News

Fintech Finance’s Power Players

November 15, 2018

SOURCE

Institutional Investor
Jeffrey Kutler

There is seemingly no end to the phenomenon that is fintech. At $57.9 billion in the first half of 2018, global venture capital, private equity, and mergers and acquisitions investments in the financial technology sector exceeded the full-year 2017 total by more than $10 billion, according to KPMG.

Simply put, this spells opportunity for the financiers and other transaction facilitators in Institutional Investor’s fourth annual Fintech Finance 40 ranking.

#15 — Maria Gotsch, President and Chief Executive Officer, Partnership Fund for New York City (Previously ranked: 13)

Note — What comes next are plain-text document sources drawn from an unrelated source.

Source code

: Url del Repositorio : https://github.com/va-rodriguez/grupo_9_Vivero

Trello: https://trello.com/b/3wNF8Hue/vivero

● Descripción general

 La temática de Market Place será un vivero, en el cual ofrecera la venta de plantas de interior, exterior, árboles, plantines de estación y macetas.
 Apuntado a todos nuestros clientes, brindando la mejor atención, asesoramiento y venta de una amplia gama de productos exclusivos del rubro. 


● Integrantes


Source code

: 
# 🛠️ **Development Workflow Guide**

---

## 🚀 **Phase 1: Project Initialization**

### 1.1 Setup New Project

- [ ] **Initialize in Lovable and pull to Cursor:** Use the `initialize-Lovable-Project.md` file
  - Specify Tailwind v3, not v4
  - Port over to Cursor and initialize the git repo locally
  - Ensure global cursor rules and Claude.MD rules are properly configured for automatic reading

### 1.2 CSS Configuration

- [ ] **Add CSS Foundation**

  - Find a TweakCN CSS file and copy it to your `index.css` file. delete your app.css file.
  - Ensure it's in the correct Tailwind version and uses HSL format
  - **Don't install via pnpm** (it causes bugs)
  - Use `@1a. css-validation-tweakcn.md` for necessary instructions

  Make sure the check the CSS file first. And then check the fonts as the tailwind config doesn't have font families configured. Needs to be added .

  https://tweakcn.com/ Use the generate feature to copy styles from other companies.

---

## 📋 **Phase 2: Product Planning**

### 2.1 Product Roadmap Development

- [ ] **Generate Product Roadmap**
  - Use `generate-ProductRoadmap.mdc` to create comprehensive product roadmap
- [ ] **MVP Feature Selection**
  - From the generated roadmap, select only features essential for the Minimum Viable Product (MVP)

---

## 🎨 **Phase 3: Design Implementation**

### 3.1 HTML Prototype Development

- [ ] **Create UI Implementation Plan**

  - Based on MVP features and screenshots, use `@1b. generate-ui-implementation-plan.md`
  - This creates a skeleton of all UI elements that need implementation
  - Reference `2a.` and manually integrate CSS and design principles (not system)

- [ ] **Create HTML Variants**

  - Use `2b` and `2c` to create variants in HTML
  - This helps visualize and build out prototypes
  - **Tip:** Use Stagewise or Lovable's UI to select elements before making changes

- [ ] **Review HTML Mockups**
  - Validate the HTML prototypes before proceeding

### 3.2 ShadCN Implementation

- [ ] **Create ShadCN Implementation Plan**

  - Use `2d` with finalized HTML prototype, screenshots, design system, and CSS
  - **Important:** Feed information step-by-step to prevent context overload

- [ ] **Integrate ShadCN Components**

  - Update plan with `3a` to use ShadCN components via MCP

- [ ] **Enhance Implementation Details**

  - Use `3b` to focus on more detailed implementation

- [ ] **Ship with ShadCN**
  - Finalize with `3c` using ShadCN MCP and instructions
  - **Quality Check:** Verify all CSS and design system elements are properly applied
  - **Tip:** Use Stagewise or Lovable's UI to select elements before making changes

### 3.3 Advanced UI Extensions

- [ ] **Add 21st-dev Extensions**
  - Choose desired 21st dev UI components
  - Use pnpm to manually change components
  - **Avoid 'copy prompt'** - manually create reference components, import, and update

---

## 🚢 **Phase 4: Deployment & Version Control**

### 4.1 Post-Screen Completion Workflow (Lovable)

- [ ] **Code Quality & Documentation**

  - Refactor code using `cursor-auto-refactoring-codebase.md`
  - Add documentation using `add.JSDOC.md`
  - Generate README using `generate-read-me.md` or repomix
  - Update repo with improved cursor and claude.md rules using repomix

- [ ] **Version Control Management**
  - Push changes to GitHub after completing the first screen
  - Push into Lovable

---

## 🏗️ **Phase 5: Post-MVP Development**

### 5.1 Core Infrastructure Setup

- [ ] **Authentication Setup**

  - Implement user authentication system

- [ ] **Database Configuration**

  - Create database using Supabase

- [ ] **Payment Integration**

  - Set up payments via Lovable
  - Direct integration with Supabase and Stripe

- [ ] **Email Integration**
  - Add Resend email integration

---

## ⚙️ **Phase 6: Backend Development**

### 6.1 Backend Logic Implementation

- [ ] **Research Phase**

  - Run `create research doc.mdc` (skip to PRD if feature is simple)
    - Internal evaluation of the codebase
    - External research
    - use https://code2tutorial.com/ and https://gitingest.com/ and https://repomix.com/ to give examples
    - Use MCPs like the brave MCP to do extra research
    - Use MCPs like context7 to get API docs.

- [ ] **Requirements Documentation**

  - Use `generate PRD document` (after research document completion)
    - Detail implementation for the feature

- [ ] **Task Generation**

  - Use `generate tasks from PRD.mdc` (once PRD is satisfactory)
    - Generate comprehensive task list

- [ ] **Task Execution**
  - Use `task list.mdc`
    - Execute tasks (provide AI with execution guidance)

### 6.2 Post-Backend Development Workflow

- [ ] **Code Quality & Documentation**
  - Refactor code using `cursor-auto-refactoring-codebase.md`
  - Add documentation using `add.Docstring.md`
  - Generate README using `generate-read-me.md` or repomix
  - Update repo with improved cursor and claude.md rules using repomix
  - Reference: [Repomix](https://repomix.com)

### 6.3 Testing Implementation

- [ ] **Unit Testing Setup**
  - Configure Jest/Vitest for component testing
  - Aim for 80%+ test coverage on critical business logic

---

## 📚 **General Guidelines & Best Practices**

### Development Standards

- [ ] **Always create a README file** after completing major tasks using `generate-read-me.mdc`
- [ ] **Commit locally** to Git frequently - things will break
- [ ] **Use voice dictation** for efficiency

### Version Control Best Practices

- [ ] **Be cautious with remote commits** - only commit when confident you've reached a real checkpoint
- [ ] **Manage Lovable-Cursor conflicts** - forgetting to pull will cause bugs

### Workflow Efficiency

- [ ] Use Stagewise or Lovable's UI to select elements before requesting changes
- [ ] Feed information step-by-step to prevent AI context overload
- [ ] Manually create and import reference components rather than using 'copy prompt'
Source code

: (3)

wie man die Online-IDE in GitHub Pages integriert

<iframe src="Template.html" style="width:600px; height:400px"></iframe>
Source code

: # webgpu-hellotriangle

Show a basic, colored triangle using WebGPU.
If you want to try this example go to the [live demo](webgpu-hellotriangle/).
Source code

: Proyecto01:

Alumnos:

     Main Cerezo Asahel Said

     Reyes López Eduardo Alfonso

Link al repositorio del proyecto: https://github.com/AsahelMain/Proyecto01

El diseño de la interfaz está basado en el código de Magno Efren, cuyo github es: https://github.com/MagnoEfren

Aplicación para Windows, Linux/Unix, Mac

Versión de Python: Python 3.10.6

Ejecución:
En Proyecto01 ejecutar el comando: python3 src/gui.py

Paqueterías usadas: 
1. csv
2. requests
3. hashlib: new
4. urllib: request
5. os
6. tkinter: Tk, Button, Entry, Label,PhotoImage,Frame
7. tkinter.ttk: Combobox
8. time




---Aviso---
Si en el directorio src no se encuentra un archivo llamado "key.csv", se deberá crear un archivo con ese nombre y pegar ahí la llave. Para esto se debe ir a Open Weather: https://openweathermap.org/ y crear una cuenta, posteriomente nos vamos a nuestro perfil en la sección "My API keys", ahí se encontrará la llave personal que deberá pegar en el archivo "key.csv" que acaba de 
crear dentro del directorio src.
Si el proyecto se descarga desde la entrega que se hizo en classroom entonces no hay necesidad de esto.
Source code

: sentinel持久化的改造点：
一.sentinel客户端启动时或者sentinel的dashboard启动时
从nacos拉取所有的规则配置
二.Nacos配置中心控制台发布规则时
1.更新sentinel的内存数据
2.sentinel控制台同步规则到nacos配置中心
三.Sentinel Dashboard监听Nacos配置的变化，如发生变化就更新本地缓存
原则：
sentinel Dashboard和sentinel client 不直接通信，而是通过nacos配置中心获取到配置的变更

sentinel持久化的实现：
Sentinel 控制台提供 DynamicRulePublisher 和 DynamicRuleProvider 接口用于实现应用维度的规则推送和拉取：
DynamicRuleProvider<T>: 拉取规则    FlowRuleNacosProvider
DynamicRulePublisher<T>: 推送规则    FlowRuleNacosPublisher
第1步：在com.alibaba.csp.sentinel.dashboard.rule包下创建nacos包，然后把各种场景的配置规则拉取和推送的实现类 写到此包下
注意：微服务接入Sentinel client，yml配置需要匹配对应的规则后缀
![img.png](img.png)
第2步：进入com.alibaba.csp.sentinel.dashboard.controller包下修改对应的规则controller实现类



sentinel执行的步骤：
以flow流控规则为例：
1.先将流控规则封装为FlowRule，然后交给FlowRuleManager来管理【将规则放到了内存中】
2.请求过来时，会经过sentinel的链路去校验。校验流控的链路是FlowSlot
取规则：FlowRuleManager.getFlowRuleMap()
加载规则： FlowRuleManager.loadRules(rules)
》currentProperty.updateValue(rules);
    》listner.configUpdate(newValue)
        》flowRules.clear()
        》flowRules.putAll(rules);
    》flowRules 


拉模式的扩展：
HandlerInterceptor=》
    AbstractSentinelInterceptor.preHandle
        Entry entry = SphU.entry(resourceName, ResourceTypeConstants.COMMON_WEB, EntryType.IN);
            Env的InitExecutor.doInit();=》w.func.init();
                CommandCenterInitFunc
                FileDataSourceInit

There were no Silicon Valley–like support systems for financial technologies when New York’s FinTech Innovation Lab started up in 2010. The pioneering ecosystem of entrepreneurs, venture capitalists, and financial institutions sprang from a proposal by Robert Gach of consulting firm Accenture and Maria Gotsch, president and CEO of the Partnership Fund for New York City. The fund, founded in 1996 by KKR & Co.’s Henry Kravis and headed since 2000 by Gotsch, is the investment arm of the Partnership for New York City, which in an earlier incarnation was the chamber of commerce.

Investing to promote growth in the local economy, the $160 million Partnership Fund is only partially deployed in fintech. And Gotsch, 52, oversees other initiatives, including a health innovation accelerator and a high-tech seed financing vehicle. But as far as New York’s financial community is concerned, the FinTech Innovation Lab is her claim to fame. The lab’s 58 alumni start-ups have raised $790 million in capital, and Accenture has launched similar programs in London, Dublin, and Hong Kong.

Executives from 25 major financial firms — including, for the first time, eight insurance companies supporting the New York lab’s new insuretech track — selected 11 start-ups for the 12-week intensive program leading up to the June 2018 demo day, when the entrepreneurs presented their work to investors and others in the financial community. The start-ups included Habit (behavioral data aggregation) and Virtualitics (machine-learning-driven data analytics).